Big Data can drive improvements in care processes, delivery and management. This is particularly important in today’s growing environment of risk sharing, fixed reimbursement and penalties incurred for not achieving expected quality and outcome benchmarks. We are in a time of value-based business models and value-based care. . . organizations need analytics to manage the higher level of risk and reward. Data that is transformed into meaningful information is essential, but the challenge for organizations is how to harness this data for purposeful use. Data analytics is necessary from the individual level to population health, with the ability to include not only acute care, but settings across the care continuum. The post-acute care settings are of particular focus as a way to manage care in a less costly but quality way, the latter becoming an important consideration in risk sharing and capitated models. The capability to blend and align clinical and financial data into analytics is particularly crucial with the risk-reward models that are in play. What may appear on the surface as reasons for increased costs and utilization of services may not be the true root cause.

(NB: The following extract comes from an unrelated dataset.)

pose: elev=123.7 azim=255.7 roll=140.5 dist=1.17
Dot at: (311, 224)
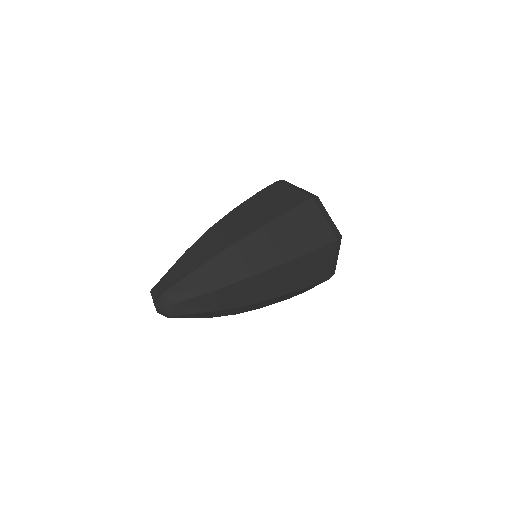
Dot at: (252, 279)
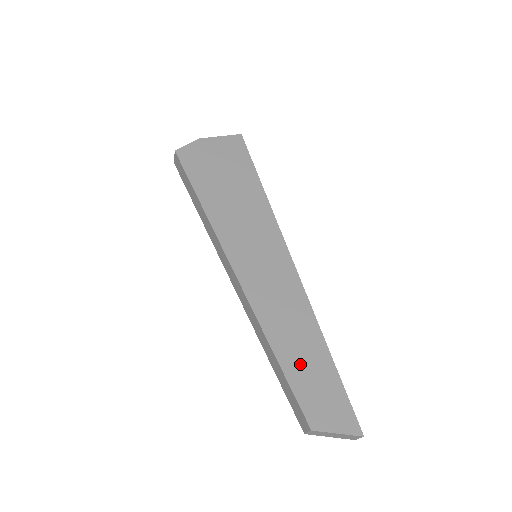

As an example, Geisinger Health Plan had long-used clinical and financial data for population health management to identify opportunities for cost and quality improvements. Geisinger has learned that underlying factors such as “behavioral health” issues may be significant drivers in utilization of health care services. This is a proof point that data must be analyzed with an open and creative lens, as never before, to better manage care.
So what types of analytics are necessary? While retrospective reporting and comparative analytics are important, explorative analytics to investigate for root cause analysis can give insight to improve processes and care management. Of great value and of growing importance are analytics that are more near-real time, providing guided analytics translating insight into action. Guided analytics identifies a problem or risk situation such as a predictive risk score that alerts clinicians for awareness and decision making to take action Even more advanced are predictive analytics that allows for manipulation of variables and assumptions based on algorithms and “if and then” situations to forecast a future event and impact on outcomes. Last, prescriptive analytics based upon evidence can guide specific actions in managing individuals and population health. Evidence-based protocols continue to demonstrate the value to achieve quality and cost management goals, and with the right analytics, standards-based protocols can be customized to individuals to effectively achieve desired quality and performance goals.
It’s an exciting time in the world of Big Data. The possibilities for data analytics in healthcare to drive insights and take action are burgeoning. Unlike other industries that have been using analytics in a variety of ways with proven value, healthcare is relatively young in optimizing analytics for clinical and business intelligence to drive performance and forecast new business models. As healthcare systems take on the challenge of managing higher risk, Caradigm solutions are well positioned to support the emerging frontier of Big Data and analytics for today and the future.